MOMMIE DEAREST, PLEASE NOTE
FROM ELLEN: Here's a stat for you: According to Ann Hulbert in her book "Raising America," in 1997 there were five times as many books about parenting being published than were published in 1975. If true, this seems to cut a couple of ways: Assuming that these books address a real need, either kids are more out of control, parents are more insecure, or that fragile unit we call the family has come under siege. I'd guess it's a mixture of all three.
As a veteran of the child-raising wars, I can attest to the one thing you learn from the experience: humility. That's not the driving force behind "The Seventeen Traditions," Ralph Nader's reminiscence about his parents and how they raised him, but it's easy to see why: Nader has never faced the awesome task of raising children himself.
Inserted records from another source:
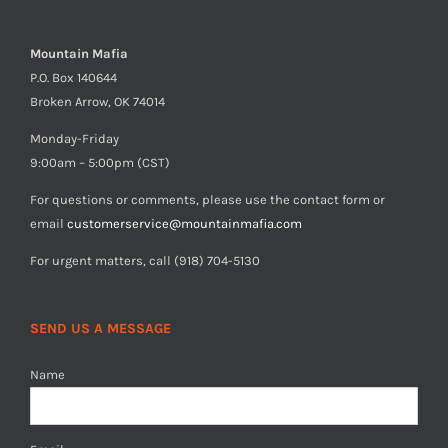
Mountain Mafia
P.O. Box 140644
Broken Arrow, OK 74014
Monday-Friday
9:00am – 5:00pm (CST)
For questions or comments, please use the contact form or
email
customerservice@mountainmafia.com
For urgent matters, call (918) 704-5130
SEND US A MESSAGE
Name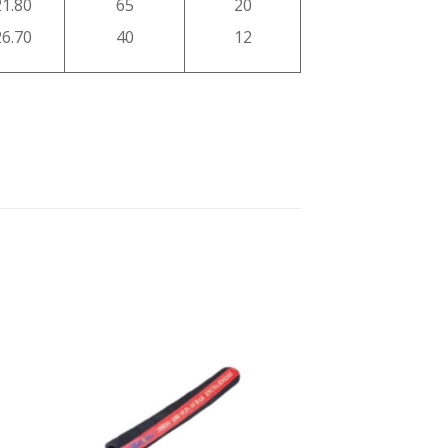
21.80
65
20
26.70
40
12
 to
Add to
ist
wishlist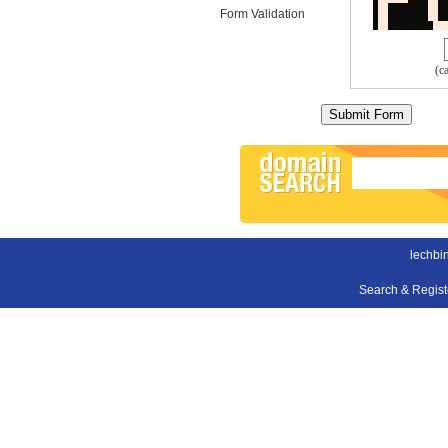
Form Validation
(c
lechbin
Search & Regis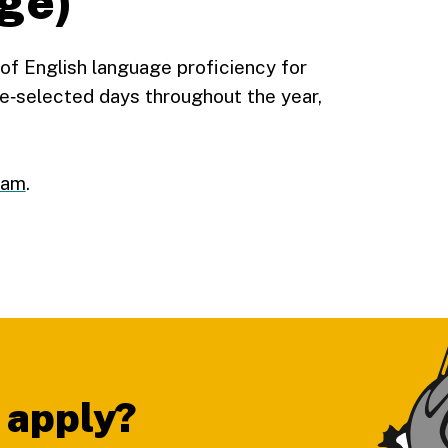
ge)
f English language proficiency for
e‑selected days throughout the year,
xam
.
 apply?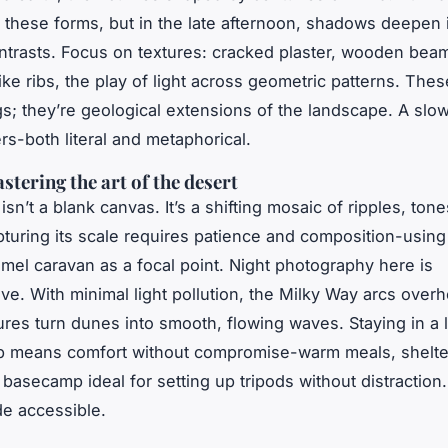
s these forms, but in the late afternoon, shadows deepen 
ntrasts. Focus on textures: cracked plaster, wooden bea
ike ribs, the play of light across geometric patterns. Thes
ngs; they’re geological extensions of the landscape. A sl
rs-both literal and metaphorical.
stering the art of the desert
sn’t a blank canvas. It’s a shifting mosaic of ripples, ton
pturing its scale requires patience and composition-using
amel caravan as a focal point. Night photography here is
ive. With minimal light pollution, the Milky Way arcs over
res turn dunes into smooth, flowing waves. Staying in a 
p means comfort without compromise-warm meals, shelte
basecamp ideal for setting up tripods without distraction.
e accessible.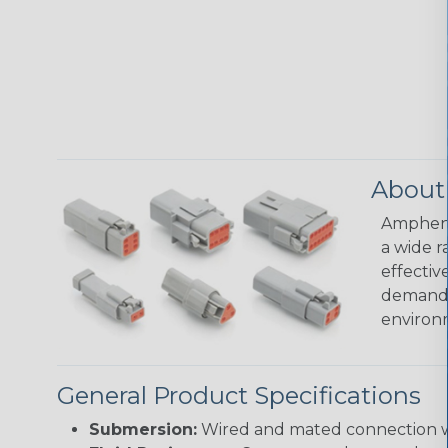
About
Amphenol
a wide r
effectiv
demandin
environ
General Product Specifications
Submersion:
Wired and mated connection wil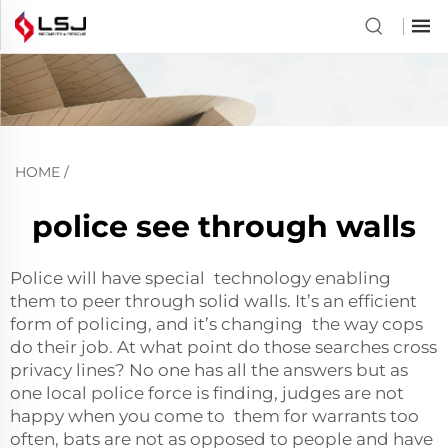
HOME
/
police see through walls
Police will have special technology enabling
them to peer through solid walls. It’s an efficient
form of policing, and it’s changing the way cops
do their job. At what point do those searches cross
privacy lines? No one has all the answers but as
one local police force is finding, judges are not
happy when you come to them for warrants too
often, bats are not as opposed to people and have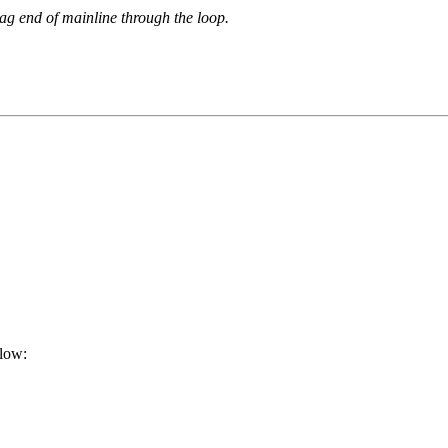
ag end of mainline through the loop.
elow: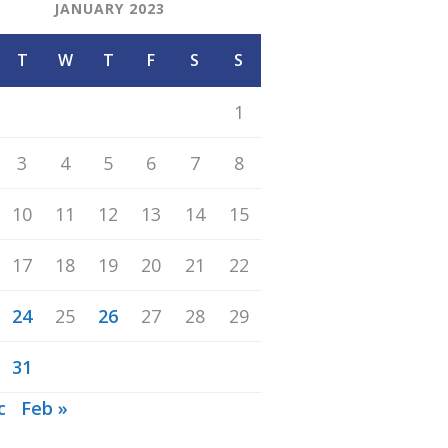
JANUARY 2023
T
W
T
F
S
S
1
3
4
5
6
7
8
10
11
12
13
14
15
17
18
19
20
21
22
24
25
26
27
28
29
31
c
Feb »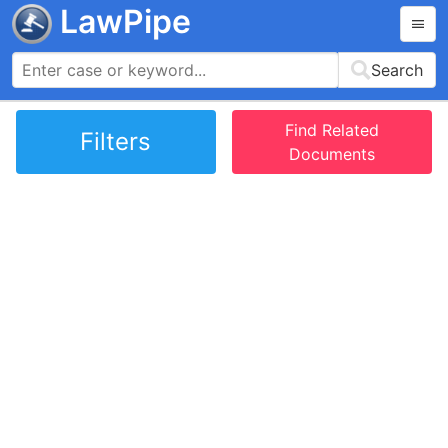
LawPipe
Search
Find Related
Filters
Documents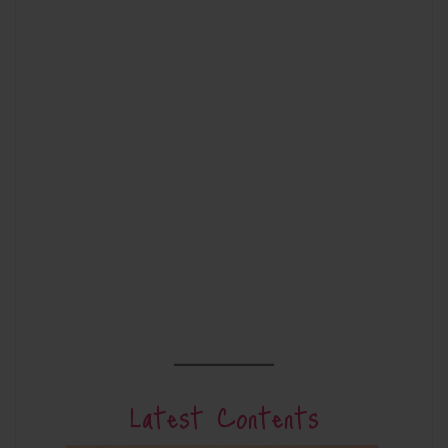
Latest Contents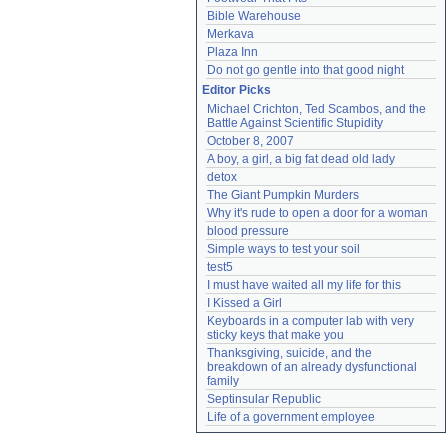
Bible Warehouse
Merkava
Plaza Inn
Do not go gentle into that good night
Editor Picks
Michael Crichton, Ted Scambos, and the 
Battle Against Scientific Stupidity
October 8, 2007
A boy, a girl, a big fat dead old lady
detox
The Giant Pumpkin Murders
Why it's rude to open a door for a woman
blood pressure
Simple ways to test your soil
test5
I must have waited all my life for this
I Kissed a Girl
Keyboards in a computer lab with very 
sticky keys that make you
Thanksgiving, suicide, and the 
breakdown of an already dysfunctional 
family
Septinsular Republic
Life of a government employee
Still, the book is a classic for anyone pondering how to raise their child or children with the drive, discipline and compassion that is a Triple Crown formula for a successful life in the largest sense. (I notice in Robert Alter's new translation "The Book of Psalms," he makes the point that "the good life was imagined not in terms of wealth, but of sufficiency -- a man's enjoying the fruit of his own labor." I think Jesus followed up on this with something about the eye of a camel...)
It's hard to take the larger view of parenting when you're down in the trenches. This is why books like Nader's are important antidotes to our sped-up, consumerist culture, and another one that I've been reading is "The Mystery of the Child," by religion scholar Martin E. Marty. If you've got an allergy to footnotes, this may not be the book for you. And if religion turns you off, Marty may not be your cup of tea, either.
But, even when it's couched in a Christian context, the message is easy to understand and has universal application: Quit focusing on the ways to keep a child from running off the rails, he says. Think in terms of guiding rather than controlling. In Marty's view, having a "childlike mind" is a good thing, and the pity is that so few of us retain our "childish" sense of wonder when we become adults. Amen to that!